#### [Directions for this task]
From the first line to the last, please print the entries exactly, omitting pictures.

--- Material provided Enclosed Below ---

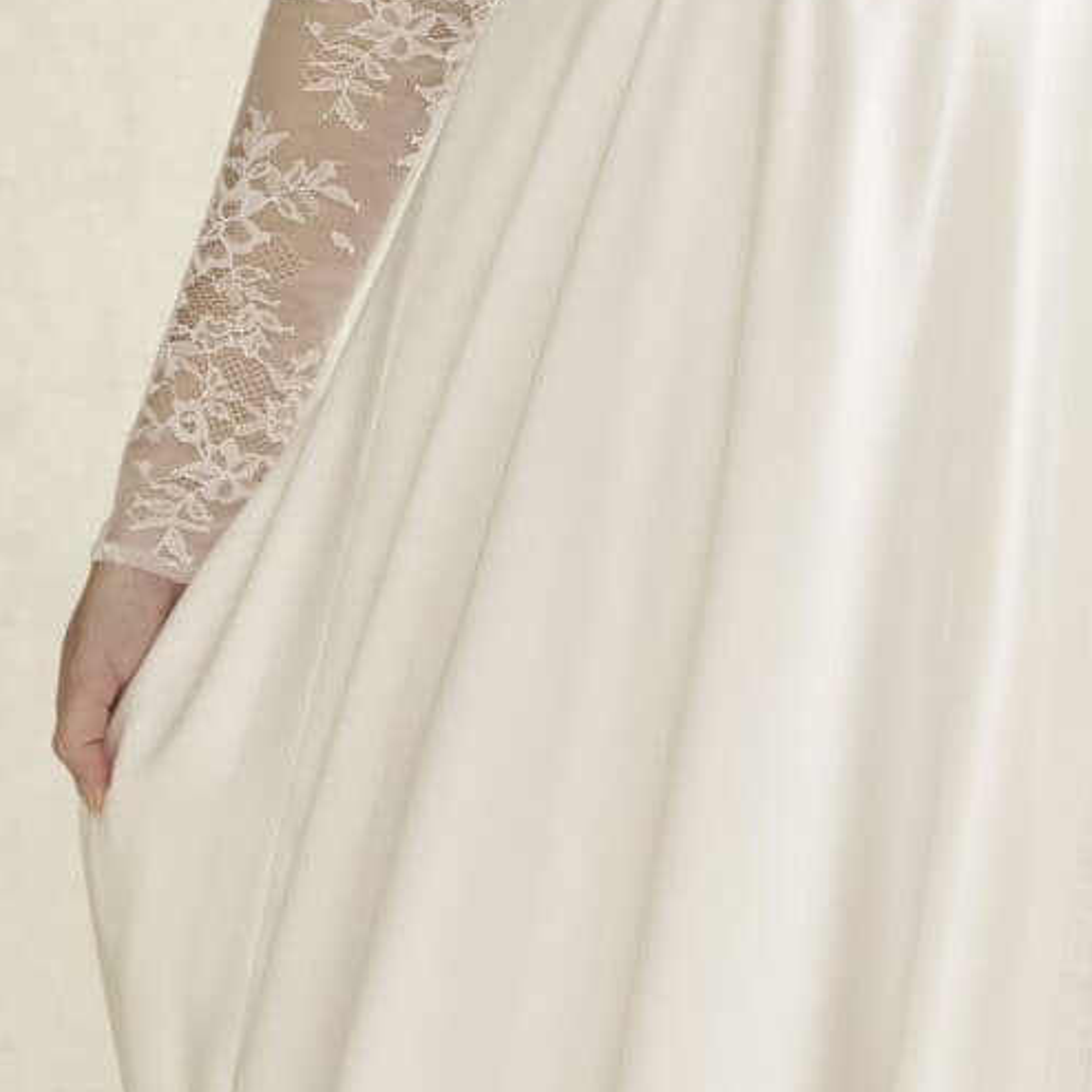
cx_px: 788
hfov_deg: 4.4
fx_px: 14312
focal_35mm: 401
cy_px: 641
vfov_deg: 4.4
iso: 400
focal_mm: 91
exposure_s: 1/125
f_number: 5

--- End of Enclosed Material provided ---

#### [Solution to this task]
cx_px: 788
hfov_deg: 4.4
fx_px: 14312
focal_35mm: 401
cy_px: 641
vfov_deg: 4.4
iso: 400
focal_mm: 91
exposure_s: 1/125
f_number: 5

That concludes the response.